At the federal level, some risks of AI deployment are acknowledged; and in the absence of regulations, both the Defense Department and the Office of the Director of National Intelligence (ODNI) have released frameworks that address the risk of AI technology to the public’s constitutional rights and civil liberties. Both ODNI’s Artificial Intelligence Ethics Framework for the Intelligence Community and the Defense Department’s Responsible Artificial Intelligence Strategy and Implementation Pathway (RAI S&I) recommend standards for accountability and risk management to deploy reliable and safe AI systems. With respect to civil liberties risks, both frameworks discuss issues such as undesirable bias, data privacy, and risks created by third-party vendors. However, both frameworks fall short when it comes to guidance for research protections for human subjects. Both frameworks fail to include guidance for the handling, use, storage, or security of biometric data. Additionally, neither framework addresses requirements for informed consent, which is a cornerstone of human subjects protections. The National Institute for Science and Technology (NIST) developed the AI Risk Management Framework, which briefly addresses privacy as a norm for safeguarding autonomy and dignity including an “individual’s agency to consent to disclosure or control facets of their identities (e.g., body, data, reputation).”

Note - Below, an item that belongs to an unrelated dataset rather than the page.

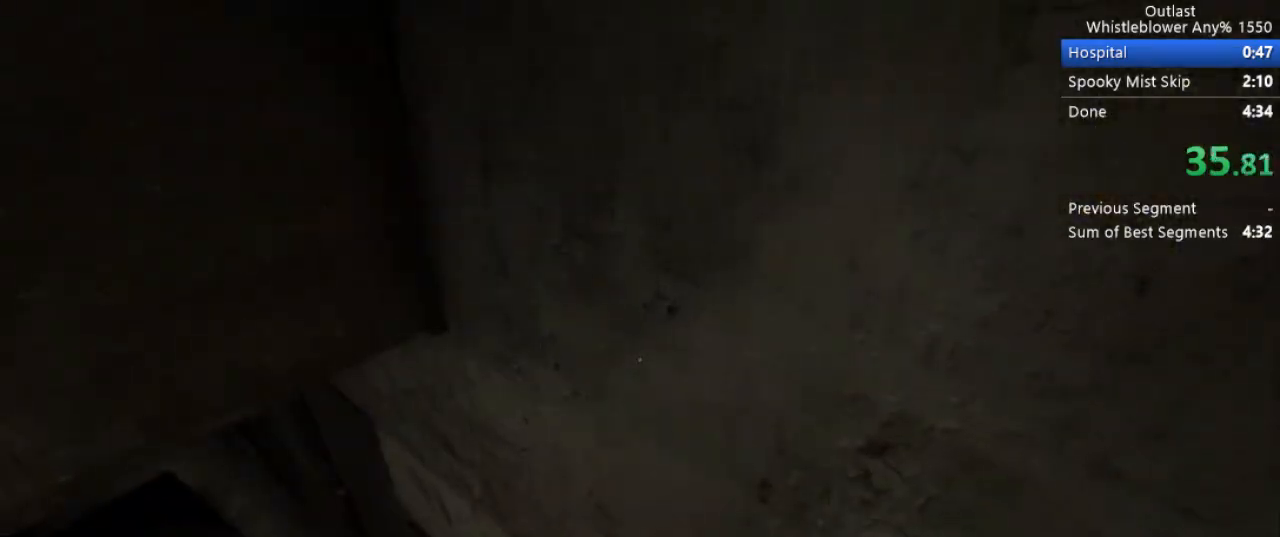
{"keys": [], "mouse": [], "events": [[67, "space", "down"], [67, "w", "down"], [167, "space", "up"], [217, "w", "up"]]}
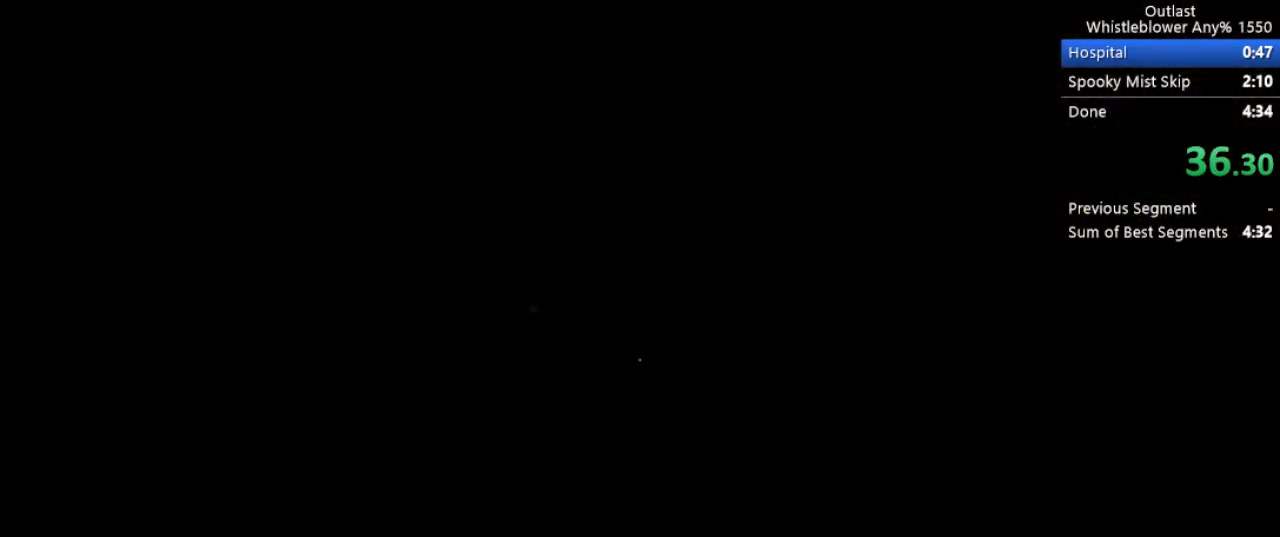
{"keys": ["alt"], "mouse": [], "events": [[133, "alt", "down"], [233, "alt", "up"], [467, "alt", "down"]]}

To support human subjects protections in AI deployment, deepfake technology can and should be properly categorized as HSR, and appropriate human subjects review procedures should be applied to it. This requirement is aligned with the ODNI’s and Defense Department’s stated interests in responsible AI deployment, and with NIST’s privacy values, and is necessary for protecting civil liberties. In practice, I recommend adhering to the DFARS procedures for the protection of human subjects. These procedures closely mirror the Federal Policy for the Protection of Human Subjects, also known as the Common Rule.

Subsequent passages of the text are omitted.